THINGS TO DO.
- 1) In the book review, retype the stretch from "And here we" through "never speak again.".
- 2) According to the book review, what subject did Marilyn's mother teach?
- 3) Carry on the book review from its last sentence, keeping the same voice.

EXERCISE TEXT.
↓

For the 2018 book challenge, I need a book that is set in the decade I was born. I scrolled through a vast list of every book set in the 1970s and stumbled upon this one. I had it on my Kindle already and had heard so many great things about it. So I was really excited to get to this one, even though I had no idea what it was about.
And here we are with another family drama. The very first line in the book is Lydia is dead. Lydia being the teenage and middle child of James and Marilyn. James is Chinese, Marilyn is not. But they fall in love, get married, and have a family. Back in school, Marilyn dreamed of being a doctor, but when she gets pregnant, her dream is put on hold. Then comes another child (Lydia) and the dream gets further pushed away. Marilyn’s mother was a home economics teacher who preached day in and day out about keeping a good home, a good family, and a good husband, none of which Marilyn wants. So when she marries outside her race, her mother is so appalled that they never speak again.

↑

RAW DATA.
↓

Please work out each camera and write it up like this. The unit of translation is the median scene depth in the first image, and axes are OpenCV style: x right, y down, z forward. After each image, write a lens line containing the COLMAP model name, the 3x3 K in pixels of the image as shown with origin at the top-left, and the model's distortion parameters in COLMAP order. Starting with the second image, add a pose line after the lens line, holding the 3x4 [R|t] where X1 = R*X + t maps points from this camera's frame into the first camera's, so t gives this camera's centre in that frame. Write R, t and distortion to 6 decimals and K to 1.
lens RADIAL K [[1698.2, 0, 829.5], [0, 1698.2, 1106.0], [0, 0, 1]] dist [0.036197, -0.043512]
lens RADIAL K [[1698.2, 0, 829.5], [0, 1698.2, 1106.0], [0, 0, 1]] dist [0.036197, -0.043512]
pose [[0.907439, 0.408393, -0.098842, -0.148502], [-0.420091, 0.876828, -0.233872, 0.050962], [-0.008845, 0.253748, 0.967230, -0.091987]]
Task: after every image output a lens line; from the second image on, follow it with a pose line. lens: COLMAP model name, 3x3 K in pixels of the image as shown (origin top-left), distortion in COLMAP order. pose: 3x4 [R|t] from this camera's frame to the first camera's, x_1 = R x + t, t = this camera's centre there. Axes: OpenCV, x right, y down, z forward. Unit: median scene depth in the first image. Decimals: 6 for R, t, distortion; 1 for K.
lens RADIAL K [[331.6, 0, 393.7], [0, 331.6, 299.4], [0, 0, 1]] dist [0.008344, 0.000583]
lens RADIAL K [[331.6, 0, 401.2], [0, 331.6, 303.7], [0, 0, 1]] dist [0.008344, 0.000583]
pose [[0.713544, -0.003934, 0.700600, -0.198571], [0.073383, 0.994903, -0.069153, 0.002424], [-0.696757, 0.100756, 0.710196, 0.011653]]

↑

TASK ANSWERS.
- 1)
And here we are with another family drama. The very first line in the book is Lydia is dead. Lydia being the teenage and middle child of James and Marilyn. James is Chinese, Marilyn is not. But they fall in love, get married, and have a family. Back in school, Marilyn dreamed of being a doctor, but when she gets pregnant, her dream is put on hold. Then comes another child (Lydia) and the dream gets further pushed away. Marilyn’s mother was a home economics teacher who preached day in and day out about keeping a good home, a good family, and a good husband, none of which Marilyn wants. So when she marries outside her race, her mother is so appalled that they never speak again.

- 2) Home economics.

- 3)
Through a variety of situations, Marilyn decides to push Lydia the direction she, herself, was never allowed to go- to medicine. Marilyn makes sure Lydia has books, knowledge, and support to become the doctor she wants. Marilyn never stops to check what Lydia wants though. Such is being a parent. Parents want their child to be happy and successful, but not all are willing to let their child find his or her own path. How many parents push their kids into sports, or music, or drama, etc just because it is what they think is best, rather than what the child wants. Lydia is a victim of this very thing. So when she ends up dead, her parents are left wondering what happened and why.
This book broke my heart, in the best way possible, because it was so true. The microaggressions against Asians depicted in the book are still occurring today. The need for parents to push their children hasn’t changed. My kids are still young and want to be marine biologists, zookeepers, race car drivers, etc and that’s just fine with me. But one of the most important things we can do is support, guide, and love our children without pushing them in the wrong direction. It’s a fine line, but one that must be negotiated carefully.